Nato, within the framework of its Partnership for Peace programme, has also conducted training exercises in Central Asia with most of the Central Asian states, including the Steppe Eagle exercises in Kazakhstan that were held annually from 2006 to 2019.

Something different
The Birlestik exercises are not being held under the aegis of a multilateral organisation. They bring together five countries whose territory stretches from the Pamir and Tian Shan Mountains in the east to Azerbaijan on the western side of the Caspian Sea.

Four of the participants – Azerbaijan, Kazakhstan, Kyrgyzstan and Uzbekistan –  are members, along with Turkey, of the Organisation of Turkic States (OTS). The OTS has significantly increased its influence in the Caspian region, both economically and in terms of security cooperation, since Russia launched its full-scale war on Ukraine in late February 2022.

Tajiks are a Persian people, and so Tajikistan is not an OTS member. That makes Tajikistan’s involvement in these drills especially interesting.

The other CIS state in Central Asia, Turkmenistan, has since 1995 had a UN-recognised status as a neutral country. It neither takes part in joint military exercises nor join any international organisation that is not focused on economics and trade relations.

So, the question is, what brings these five countries together to conduct the Birlestik military exercises?

It cannot be concerns about Afghanistan. If it were, it would make more sense to hold these drills near the Afghan border in Tajikistan and Uzbekistan.

The drills, let’s recall, will take place along Kazakhstan’s Caspian coast. Whatever hypothetical situation the exercises are designed to counter, they do not imagine any role for Caspian littoral states Russia and Iran.

That has not gone unnoticed. One Russian media report asked if observers will be invited since “at a minimum, the Caspian countries should be invited to look at how ‘actions will be undertaken to carry out combat training tasks in determining the zone of armed conflicts…’”

The report noted that “so far the official information about the exercises says absolutely nothing about either Russia or Iran in connection with Birlestik-2024.”

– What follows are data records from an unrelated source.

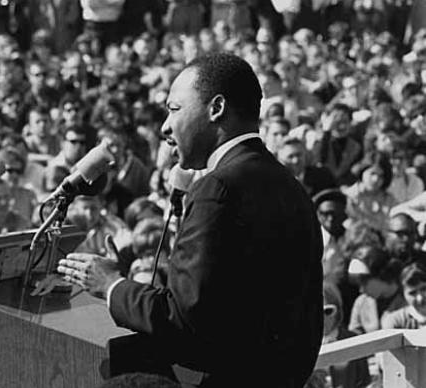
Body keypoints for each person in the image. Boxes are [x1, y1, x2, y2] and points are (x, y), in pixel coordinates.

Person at [58, 53, 324, 387]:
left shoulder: (218, 188)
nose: (165, 127)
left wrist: (110, 284)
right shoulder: (290, 185)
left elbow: (183, 319)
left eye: (174, 109)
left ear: (216, 109)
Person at [382, 261, 426, 329]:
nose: (420, 298)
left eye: (424, 289)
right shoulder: (395, 321)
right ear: (403, 295)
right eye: (412, 293)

The drills are scheduled for July, thus there is still ample time to send invitations to Russia and Iran to observe Birkestik 2024.

One thread that connects the five countries taking part in Birlestik-2024 is that they are all part of the Middle Corridor, a multimodal network of trade routes in Central Asia and the Caucasus that connect Europe to China without the transit use of any Russian territory.

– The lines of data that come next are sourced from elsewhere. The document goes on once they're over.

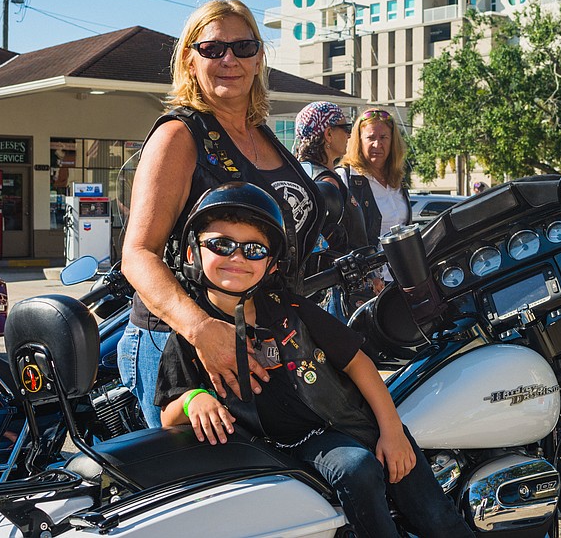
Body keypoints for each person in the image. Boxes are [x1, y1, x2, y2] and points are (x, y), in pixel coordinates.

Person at [155, 182, 473, 538]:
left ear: (272, 263)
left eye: (254, 249)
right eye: (221, 244)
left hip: (355, 426)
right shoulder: (190, 332)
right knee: (356, 467)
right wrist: (193, 400)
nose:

Could the rise of the Middle Corridor be on the minds of the five Birlestik-2024 participant nations? (Credit: 

The Middle Corridor has been expanding rapidly since the Russia invasion of Ukraine triggered Western sanctions on trade involving Russia. The route has also gained some new importance since Houthi militia in Yemen started attacking shipping in the Red Sea in late 2023.

The Middle Corridor, sometimes referred to as the Trans-Caspian International Trade Route, or TITR, cannot handle the volumes of trade once shipped via the Northern Corridor through Russia, or come anywhere near to compensating for volumes of goods carried by sea through the Suez Canal.

However, the Middle Corridor is the safest and least complicated option for conducting trade between Europe and Asia at the moment and demonstrating that the route enjoys protection might be part of the reason for holding Birlestik-2024.

Whatever the reason, the exercises have started to bother some people in Russia and probably in Iran as well. The countries involved in Birlestik-2024 will, however, see the fact that they are cooperating to solve their common security problems, without resorting to help from bigger countries, as a good sign.